In re Meyer

OPINION OF THE COURT

Per Curiam.

Respondent Gary K. Meyer was admitted to the practice of *18law in New York by the Second Judicial Department on March 19, 1969. At all times relevant herein respondent has maintained an office for the practice of law within the First Judicial Department.

On August 6, 1993, respondent pleaded guilty in the United States District Court for the Southern District of New York to one count of conspiracy to commit mail fraud, in violation of 18 USC § 371, which constitutes a felony under the United States Code.

On February 4, 1994, respondent was sentenced to a term of imprisonment of 27 months and upon release from prison to probation for a period of two years. Respondent was further ordered to pay a fine in the amount of $40,000.
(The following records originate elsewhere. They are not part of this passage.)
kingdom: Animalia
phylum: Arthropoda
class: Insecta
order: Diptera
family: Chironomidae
Respondent was the Secretary-Treasurer and a Director of Sloans Supermarkets, Inc., an entity which owned approximately 30 supermarkets in New York City. In connection with a program that allowed a customer to present a coupon clipped from a newspaper or magazine for a product in order to receive a discount from Sloans for the purchase, respondent and his coconspirators purchased millions of dollars worth of coupons from persons who would mass cut them from newspapers, magazines and circulars, which were not used for the purchase of any product. Sloans paid these persons a percentage of the face value of the mass-cut coupons. Sloans commingled the purchased coupons with coupons it legitimately received from consumers despite the fact that the redemption policies set by the manufacturers required that the only coupons that qualified for redemption were those coupons received by a store in connection with the sale of the products specified on the coupons. Respondent, on behalf of Sloans, knowingly purchased these mass-cut coupons for the purpose of falsely and fraudulently redeeming them through the clearinghouse.
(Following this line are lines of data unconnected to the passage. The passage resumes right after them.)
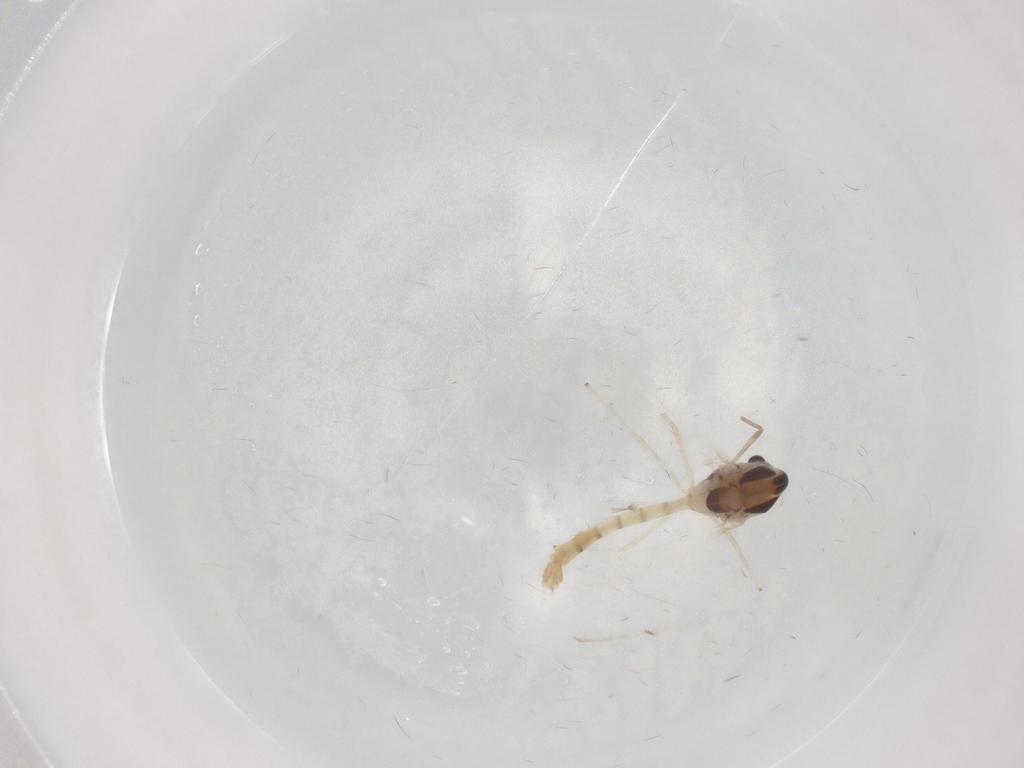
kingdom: Animalia
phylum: Arthropoda
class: Insecta
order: Diptera
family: Chironomidae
As Secretary-Treasurer and a Director of Sloans, respondent regularly wrote checks in payment for the mass-cut coupons.

Sloans received payment for the mass-cut coupons from the clearinghouse in excess of one million dollars.

By petition dated December 13, 1993, the Departmental Disciplinary Committee seeks an order pursuant to Judiciary Law § 90 (4) (b) striking respondent’s name from the roll of attorneys on the ground that respondent’s Federal criminal offense, if committed in New York, would be a felony, and thus, is a proper predicate for automatic disbarment.

*19In determining whether an attorney’s conduct satisfies the elements of a New York felony, we hold that respondent’s admissions in the plea allocution are sufficient to satisfy the elements of larceny, a felony under New York law, and constitute a predicate for automatic disbarment. (See, Matter of Catalfo, 181 AD2d 213; Matter of Powsner, 195 AD2d 21.)

Respondent’s cross motion for an order determining that the crime of which he has been convicted is a "serious crime”, suspending him from the practice of law, and referring this matter to the Committee for a hearing, is denied. The fact that respondent was acting in a corporate rather than an individual capacity is of no moment to the issue of larceny.

Accordingly, the Committee’s petition is granted and respondent’s name is stricken from the roll of attorneys pursuant to Judiciary Law § 90 (4) (b).

Murphy, P. J., Sullivan, Carro, Wallach and Tom, JJ., concur.

Petition granted, and respondent’s name struck from the roll of attorneys and counselors-at-law in the State of New York, effective June 7, 1994; respondent’s cross motion for an order finding that he was convicted of a serious crime and directing that a hearing be held is denied.